Deze overheidsinvesteringen hoeven zichzelf niet terug te verdienen. Niemand verwacht dat de sluiswachter in Terneuzen over een aantal jaar met negenhonderd miljoen euro op de proppen komt. Een kavel op de Tweede Maasvlakte levert huur op, maar ook dat hoeft de kosten voor aanleg van dat gebied niet te dekken. Toch maken overheden voor elke investering een soort businesscase. Daarin rekenen zij niet met harde euro’s maar met ‘maatschappelijke baten’. Elke investering van publiek geld zou de maatschappij uiteindelijk méér moeten opleveren dan het kost.

We verzamelden de zogenoemde kosten-batenanalyses van de Tweede Maasvlakte, Zeesluis IJmuiden en Zeesluis Terneuzen. Dat zijn de grootste investeringen in rijksvaarwegen van de afgelopen twintig jaar met een gezamenlijke waarde van 4,6 miljard euro. De uitgebreide analyses, gemaakt door vooraanstaande ingenieursbureaus zoals Ecorys of dhv, geven een ontnuchterend beeld. Ze schetsen verschillende varianten voor de toekomst, maar in geen enkele kickt Europa af van zijn fossiele verslaving.

■ Gegevens:
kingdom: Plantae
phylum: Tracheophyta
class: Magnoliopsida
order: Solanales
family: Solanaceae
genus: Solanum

■ Opdrachten:
1 – Waarom rekenen overheden volgens de tekst over investeringen in vaarwegen met maatschappelijke baten in plaats van met harde euro's? Antwoord in één tot drie zinnen.
2 – Neem uit de tekst over investeringen in vaarwegen woord voor woord het stuk over van "We verzamelden de" tot en met "zijn fossiele verslaving.".

■ Oplossingen:
1 – Deze overheidsinvesteringen hoeven zichzelf niet terug te verdienen. Een sluis of een kavel op de Tweede Maasvlakte hoeft de aanlegkosten dus niet in euro's op te brengen. Wel zou elke investering van publiek geld de maatschappij uiteindelijk meer moeten opleveren dan ze kost, en daarom rekent de businesscase met maatschappelijke baten.

2 –
We verzamelden de zogenoemde kosten-batenanalyses van de Tweede Maasvlakte, Zeesluis IJmuiden en Zeesluis Terneuzen. Dat zijn de grootste investeringen in rijksvaarwegen van de afgelopen twintig jaar met een gezamenlijke waarde van 4,6 miljard euro. De uitgebreide analyses, gemaakt door vooraanstaande ingenieursbureaus zoals Ecorys of dhv, geven een ontnuchterend beeld. Ze schetsen verschillende varianten voor de toekomst, maar in geen enkele kickt Europa af van zijn fossiele verslaving.